Could you also post the results you are getting (landmarks, rotation, translation and scale) for a given image?
I think mediapipe doesn't and won't have a training pipeline for the objectron (source). Though someone suggested this repo which does have the training capabilities and should work similarly.

Hope this helps,
Jaka

walelignmessele · May 12, 2023

Hi Jack,

Here's what I am getting …

landmark_3d:landmark {

x: -0.23063945770263672

y: 0.24567705392837524

z: -0.3632972240447998

}

landmark {

x: -0.23018594086170197

y: 0.24805420637130737

z: -0.3413083851337433

}

landmark {

x: -0.2664649486541748

y: 0.27159667015075684

z: -0.4176005721092224

}

landmark {

x: -0.20126153528690338

y: 0.20943409204483032

z: -0.30709484219551086

}

landmark {

x: -0.23754052817821503

y: 0.232976496219635

z: -0.38338702917099

}

landmark {

x: -0.2237383872270584

y: 0.2583776116371155

z: -0.34320738911628723

}

landmark {

x: -0.26001739501953125

y: 0.28192001581192017

z: -0.41949963569641113

}

landmark {

x: -0.19481398165225983

y: 0.21975743770599365

z: -0.3089938461780548

}

landmark {

x: -0.23109297454357147

y: 0.24329984188079834

z: -0.3852860927581787

}

Rotation Matrix:[[ 0.52339786 0.48900229 -0.41368178]

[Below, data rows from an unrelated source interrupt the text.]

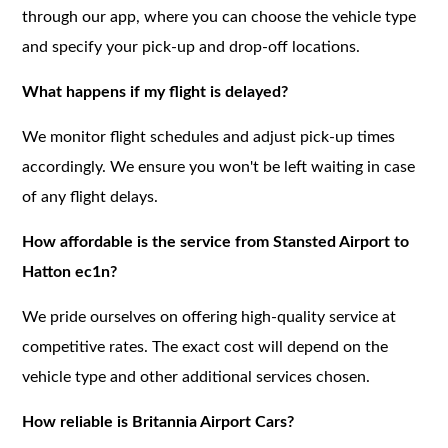
through our app, where you can choose the vehicle type
and specify your pick-up and drop-off locations.
What happens if my flight is delayed?
We monitor flight schedules and adjust pick-up times
accordingly. We ensure you won't be left waiting in case
of any flight delays.
How affordable is the service from Stansted Airport to
Hatton ec1n?
We pride ourselves on offering high-quality service at
competitive rates. The exact cost will depend on the
vehicle type and other additional services chosen.
How reliable is Britannia Airport Cars?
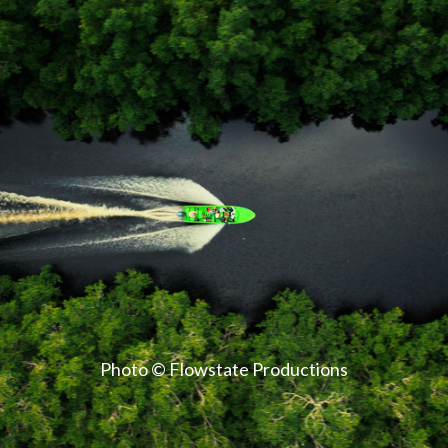
Photo © Flowstate Productions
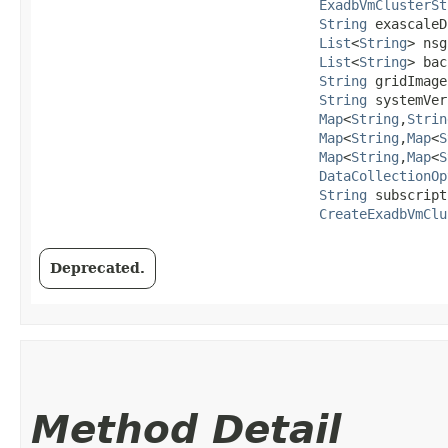
ExadbVmClusterSt
String
 exascaleD
List
<
String
> nsg
List
<
String
> bac
String
 gridImage
String
 systemVer
Map
<
String
,​
Strin
Map
<
String
,​
Map
<
S
Map
<
String
,​
Map
<
S
DataCollectionOp
String
 subscript
CreateExadbVmClu
Deprecated.
Method Detail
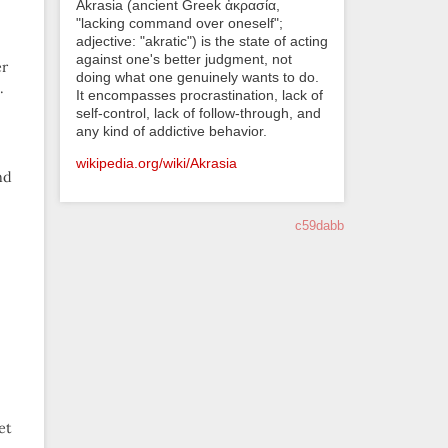
Akrasia (ancient Greek ἀκρασία,
"lacking command over oneself";
adjective: "akratic") is the state of acting
against one's better judgment, not
er
doing what one genuinely wants to do.
.
It encompasses procrastination, lack of
self-control, lack of follow-through, and
any kind of addictive behavior.
wikipedia.org/wiki/Akrasia
nd
c59dabb
et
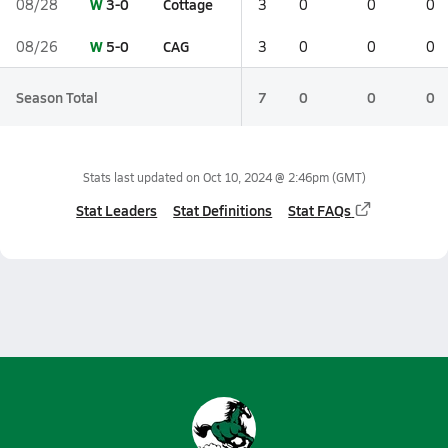
W
3-0
Cottage
08/28
3
0
0
0
W
5-0
CAG
08/26
3
0
0
0
Season Total
7
0
0
0
Stats last updated on
Oct 10, 2024 @ 2:46pm
(GMT)
Stat Leaders
Stat Definitions
Stat FAQs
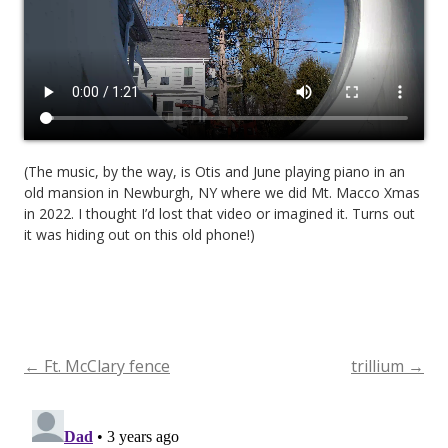
(The music, by the way, is Otis and June playing piano in an
old mansion in Newburgh, NY where we did Mt. Macco Xmas
in 2022. I thought I’d lost that video or imagined it. Turns out
it was hiding out on this old phone!)
←
Ft. McClary fence
trillium
→
Post
navigation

[ 0.8380273 -0.65292066 0.26844922]

[-0.15415953 0.57842147 -0.86994398]]

Translation Matrix:[-0.23063946 0.24567705 -0.36329722]

Scale:[0.01231865 0.05914985 0.08769785]

walelignmessele · May 12, 2023

The 9 3D box landmarks correspond to the corners in the following pic

jakaskerl · May 12, 2023

And the measured distance is?

Thanks,
Jaka

walelignmessele · May 12, 2023

1.7m from the camera

walelignmessele · May 13, 2023

^^ @erik @jakaskerl Thanks!

erik · May 13, 2023

Hi walelignmessele , This looks like a challenge with objectron model, so it might be best to ask on their github directly. Unfortunately, I am not sure how you'd get the full 3D coordinates (in mm, not normalized) from these results.

walelignmessele · May 15, 2023

@erik I did ask this question and waiting for a response. @jakaskerl do you have any other suggestions please?